::: GIVEN RECORDS :::

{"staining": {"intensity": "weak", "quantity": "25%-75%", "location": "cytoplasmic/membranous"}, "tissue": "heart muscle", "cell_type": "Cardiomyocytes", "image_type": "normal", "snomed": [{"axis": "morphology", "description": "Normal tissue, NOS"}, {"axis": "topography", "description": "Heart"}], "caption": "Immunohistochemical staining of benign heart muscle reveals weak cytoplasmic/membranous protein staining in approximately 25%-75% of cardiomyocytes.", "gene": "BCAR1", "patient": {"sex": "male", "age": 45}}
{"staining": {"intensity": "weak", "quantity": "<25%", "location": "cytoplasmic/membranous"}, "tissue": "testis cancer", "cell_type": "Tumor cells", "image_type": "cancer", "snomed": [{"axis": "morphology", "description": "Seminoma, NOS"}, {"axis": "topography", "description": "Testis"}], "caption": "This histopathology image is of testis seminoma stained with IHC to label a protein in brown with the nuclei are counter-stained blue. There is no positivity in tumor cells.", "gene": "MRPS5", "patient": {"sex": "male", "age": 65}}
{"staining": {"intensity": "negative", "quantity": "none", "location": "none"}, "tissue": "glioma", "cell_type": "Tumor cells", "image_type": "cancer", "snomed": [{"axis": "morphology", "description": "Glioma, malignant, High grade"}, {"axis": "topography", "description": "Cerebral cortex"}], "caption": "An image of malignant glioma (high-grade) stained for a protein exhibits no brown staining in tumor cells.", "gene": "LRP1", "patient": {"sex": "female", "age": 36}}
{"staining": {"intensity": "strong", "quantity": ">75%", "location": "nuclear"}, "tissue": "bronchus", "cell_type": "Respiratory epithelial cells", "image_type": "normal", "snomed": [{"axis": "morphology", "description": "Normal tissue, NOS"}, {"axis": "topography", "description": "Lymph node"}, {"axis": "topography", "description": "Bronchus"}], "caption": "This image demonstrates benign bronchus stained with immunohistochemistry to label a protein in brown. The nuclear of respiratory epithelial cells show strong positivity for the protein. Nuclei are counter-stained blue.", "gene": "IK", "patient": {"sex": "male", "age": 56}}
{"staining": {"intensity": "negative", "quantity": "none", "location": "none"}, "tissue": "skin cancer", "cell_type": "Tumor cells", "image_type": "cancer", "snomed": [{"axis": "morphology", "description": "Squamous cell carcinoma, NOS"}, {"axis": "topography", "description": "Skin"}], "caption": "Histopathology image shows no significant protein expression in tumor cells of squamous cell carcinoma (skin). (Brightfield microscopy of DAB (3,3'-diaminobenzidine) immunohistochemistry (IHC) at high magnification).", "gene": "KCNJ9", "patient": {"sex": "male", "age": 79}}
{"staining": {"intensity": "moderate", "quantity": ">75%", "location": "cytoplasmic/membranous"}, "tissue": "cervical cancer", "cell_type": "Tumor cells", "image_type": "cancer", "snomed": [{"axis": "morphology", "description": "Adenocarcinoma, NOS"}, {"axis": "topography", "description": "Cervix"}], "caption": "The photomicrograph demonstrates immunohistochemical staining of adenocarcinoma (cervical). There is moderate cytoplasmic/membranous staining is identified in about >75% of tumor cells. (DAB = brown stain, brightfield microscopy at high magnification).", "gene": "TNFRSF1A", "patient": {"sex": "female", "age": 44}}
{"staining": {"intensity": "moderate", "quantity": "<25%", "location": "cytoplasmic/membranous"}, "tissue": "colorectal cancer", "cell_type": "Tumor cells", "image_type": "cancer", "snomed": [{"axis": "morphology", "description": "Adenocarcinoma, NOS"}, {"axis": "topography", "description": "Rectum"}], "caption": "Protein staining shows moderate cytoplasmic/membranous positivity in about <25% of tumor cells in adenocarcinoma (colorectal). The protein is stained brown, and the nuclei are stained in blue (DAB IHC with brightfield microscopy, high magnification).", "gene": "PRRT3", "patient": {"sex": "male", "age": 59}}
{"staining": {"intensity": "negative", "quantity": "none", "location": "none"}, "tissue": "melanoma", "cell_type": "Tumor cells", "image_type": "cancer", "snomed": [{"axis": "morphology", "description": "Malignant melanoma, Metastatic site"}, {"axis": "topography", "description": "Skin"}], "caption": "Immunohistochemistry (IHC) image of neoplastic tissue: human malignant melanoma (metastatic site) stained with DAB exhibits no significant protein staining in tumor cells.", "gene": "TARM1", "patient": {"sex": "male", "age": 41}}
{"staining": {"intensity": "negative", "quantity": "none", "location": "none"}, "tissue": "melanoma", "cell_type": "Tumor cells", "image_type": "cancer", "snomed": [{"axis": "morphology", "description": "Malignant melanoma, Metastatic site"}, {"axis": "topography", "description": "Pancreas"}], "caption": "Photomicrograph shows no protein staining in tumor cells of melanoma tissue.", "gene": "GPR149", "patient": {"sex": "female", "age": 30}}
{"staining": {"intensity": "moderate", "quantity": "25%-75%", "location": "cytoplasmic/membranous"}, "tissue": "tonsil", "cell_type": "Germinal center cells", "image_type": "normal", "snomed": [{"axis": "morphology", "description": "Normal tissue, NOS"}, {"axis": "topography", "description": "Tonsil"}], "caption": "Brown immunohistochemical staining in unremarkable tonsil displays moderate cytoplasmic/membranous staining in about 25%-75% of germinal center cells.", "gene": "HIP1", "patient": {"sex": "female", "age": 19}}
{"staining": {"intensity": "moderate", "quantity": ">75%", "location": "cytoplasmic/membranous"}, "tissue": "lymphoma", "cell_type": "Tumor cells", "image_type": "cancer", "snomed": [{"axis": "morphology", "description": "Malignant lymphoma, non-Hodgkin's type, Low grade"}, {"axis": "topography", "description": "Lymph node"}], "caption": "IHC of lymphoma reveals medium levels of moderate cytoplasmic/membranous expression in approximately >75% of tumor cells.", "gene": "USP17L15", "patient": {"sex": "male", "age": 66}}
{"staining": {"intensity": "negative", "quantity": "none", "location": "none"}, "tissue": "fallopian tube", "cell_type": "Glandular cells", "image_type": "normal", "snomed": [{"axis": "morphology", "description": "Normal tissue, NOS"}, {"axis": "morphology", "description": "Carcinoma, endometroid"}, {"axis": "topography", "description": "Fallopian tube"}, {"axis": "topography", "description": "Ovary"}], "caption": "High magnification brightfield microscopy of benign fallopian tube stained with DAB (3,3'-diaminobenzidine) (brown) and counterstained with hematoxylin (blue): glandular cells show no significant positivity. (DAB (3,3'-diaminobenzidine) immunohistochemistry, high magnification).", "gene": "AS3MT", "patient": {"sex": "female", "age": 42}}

:::

Which lines of the listing above hold the word "melanoma"? Copy each of them.

◆ **RESULT OF THIS EXERCISE**:
{"staining": {"intensity": "negative", "quantity": "none", "location": "none"}, "tissue": "melanoma", "cell_type": "Tumor cells", "image_type": "cancer", "snomed": [{"axis": "morphology", "description": "Malignant melanoma, Metastatic site"}, {"axis": "topography", "description": "Skin"}], "caption": "Immunohistochemistry (IHC) image of neoplastic tissue: human malignant melanoma (metastatic site) stained with DAB exhibits no significant protein staining in tumor cells.", "gene": "TARM1", "patient": {"sex": "male", "age": 41}}
{"staining": {"intensity": "negative", "quantity": "none", "location": "none"}, "tissue": "melanoma", "cell_type": "Tumor cells", "image_type": "cancer", "snomed": [{"axis": "morphology", "description": "Malignant melanoma, Metastatic site"}, {"axis": "topography", "description": "Pancreas"}], "caption": "Photomicrograph shows no protein staining in tumor cells of melanoma tissue.", "gene": "GPR149", "patient": {"sex": "female", "age": 30}}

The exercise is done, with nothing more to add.